→ EXERCISE INSTRUCTIONS
Take the lines below beginning at the line that has "Diversas formas de envio" and stopping after the line that has "们的发展路径和商业模式大相径庭。", and print them exactly as they are, with no other lines.

(Extracted page text data)
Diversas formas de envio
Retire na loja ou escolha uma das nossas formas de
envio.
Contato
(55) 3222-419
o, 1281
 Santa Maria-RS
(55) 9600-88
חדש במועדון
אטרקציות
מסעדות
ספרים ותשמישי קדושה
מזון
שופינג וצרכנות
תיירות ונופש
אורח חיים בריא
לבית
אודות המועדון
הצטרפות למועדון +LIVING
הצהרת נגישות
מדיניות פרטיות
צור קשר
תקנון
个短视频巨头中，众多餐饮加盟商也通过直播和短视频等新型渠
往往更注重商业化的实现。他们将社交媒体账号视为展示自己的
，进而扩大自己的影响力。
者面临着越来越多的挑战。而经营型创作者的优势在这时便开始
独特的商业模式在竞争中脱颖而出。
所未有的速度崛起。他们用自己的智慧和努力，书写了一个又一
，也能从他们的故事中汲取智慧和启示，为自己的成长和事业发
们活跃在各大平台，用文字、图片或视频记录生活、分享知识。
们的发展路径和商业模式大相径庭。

* * *

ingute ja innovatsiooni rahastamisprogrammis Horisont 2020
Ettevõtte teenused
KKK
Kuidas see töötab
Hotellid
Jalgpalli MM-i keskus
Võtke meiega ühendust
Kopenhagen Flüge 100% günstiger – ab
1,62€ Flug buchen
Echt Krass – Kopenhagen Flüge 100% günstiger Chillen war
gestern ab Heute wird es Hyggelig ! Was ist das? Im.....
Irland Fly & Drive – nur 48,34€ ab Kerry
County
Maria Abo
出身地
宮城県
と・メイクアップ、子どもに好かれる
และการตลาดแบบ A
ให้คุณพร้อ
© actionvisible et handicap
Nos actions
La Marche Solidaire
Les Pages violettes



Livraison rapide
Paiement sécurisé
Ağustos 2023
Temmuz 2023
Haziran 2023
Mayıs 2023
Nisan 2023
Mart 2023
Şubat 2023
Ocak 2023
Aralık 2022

→ RESPONSE TO THE TASK
Diversas formas de envio
Retire na loja ou escolha uma das nossas formas de
envio.
Contato
(55) 3222-419
o, 1281
 Santa Maria-RS
(55) 9600-88
חדש במועדון
אטרקציות
מסעדות
ספרים ותשמישי קדושה
מזון
שופינג וצרכנות
תיירות ונופש
אורח חיים בריא
לבית
אודות המועדון
הצטרפות למועדון +LIVING
הצהרת נגישות
מדיניות פרטיות
צור קשר
תקנון
个短视频巨头中，众多餐饮加盟商也通过直播和短视频等新型渠
往往更注重商业化的实现。他们将社交媒体账号视为展示自己的
，进而扩大自己的影响力。
者面临着越来越多的挑战。而经营型创作者的优势在这时便开始
独特的商业模式在竞争中脱颖而出。
所未有的速度崛起。他们用自己的智慧和努力，书写了一个又一
，也能从他们的故事中汲取智慧和启示，为自己的成长和事业发
们活跃在各大平台，用文字、图片或视频记录生活、分享知识。
们的发展路径和商业模式大相径庭。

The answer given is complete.